The Scottish Daily Mail’s robust scrutiny of the Scottish Government’s ill conceived and ill-framed Named Person scheme of universal state guardianship for babies and young people up to legal maturity should take the credit for bringing this serious matter to a far greater national consciousness than it has yet had.
Yesterday, 10th June, the paper highlighted one of the many unsoundnesses in the scheme – who is in charge of the safety of these young people when the teachers who will be the Named Persons for them all from pre-school to leaving school are at home out of hours and on holiday?
Teachers will apparently not act on their Named Person responsibilities out of working hours.
The Scottish Daily Mail article revealed that at Moray Council – one of the early implementers of he scheme and where an already appointed Named Person was last year discovered to have an obsessive interest in child sex and was placed on the Sex Offenders Register – eight council workers have been required to take on the out of hours Named Person responsibilities for eighty teachers.
Of course this is daft – and of course this raises all sorts of other issues which the paper noted – like the fact that these council workers would not be known to or notified to the parents of the children for whom they had become so centrally responsible.

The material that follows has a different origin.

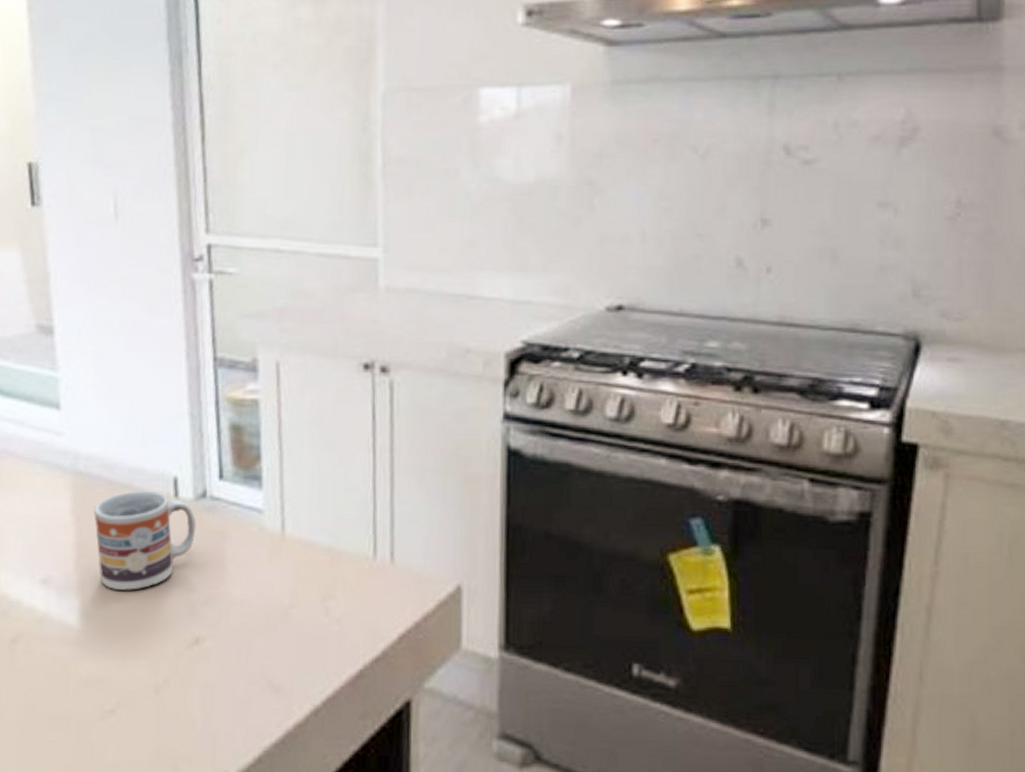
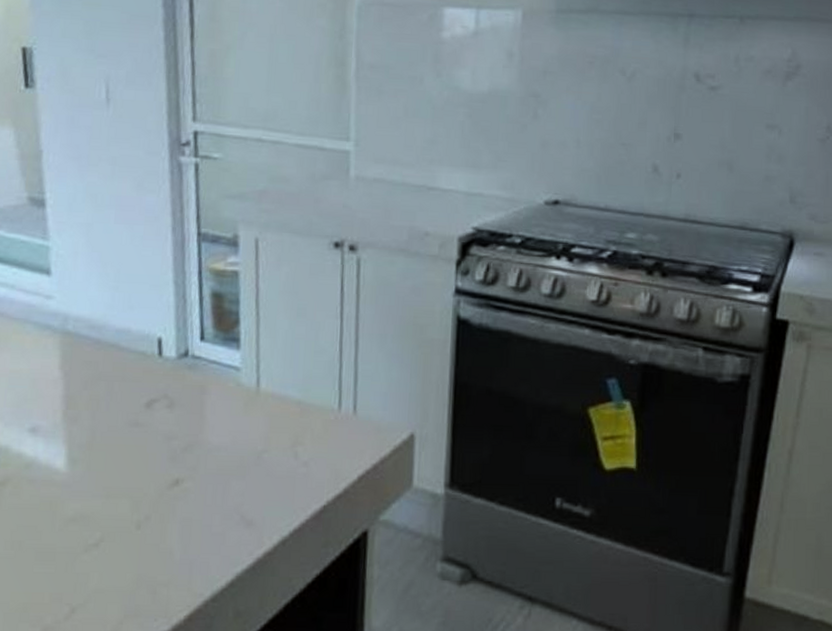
cup: present [93,491,197,590] -> none [80,350,179,438]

However, the big issue, which the paper failed to identify – is much less the fact that eight council workers have been instructed to cover the out of hour and holiday Named Person duties for eighty teachers [unsustainable as this is] – but the detail of the caseloads being transferred from these eighty teachers to the hapless eight council workers.
The Named Person who was put on the Sex Offenders Register in Moray had a caseload of 200 children.
The total volume of the responsibilities being transferred is already inoperable and unsafe – if the responsibilities conferred under the scheme are to be taken at all seriously.
But to transfer what must be an outstanding number of children to eight council workers cannot demonstrate more plainly that this madcap initiative simply cannot work.
If the response to this obviously inoperable situation is that there is nothing to worry about because very few of the children will be at risk and requiring constant monitoring – that would be correct.
Its very correctness, however, strips of credibility the argument for the necessity of a universal statutory imposition of a Named Person for every child from birth to legal maturity.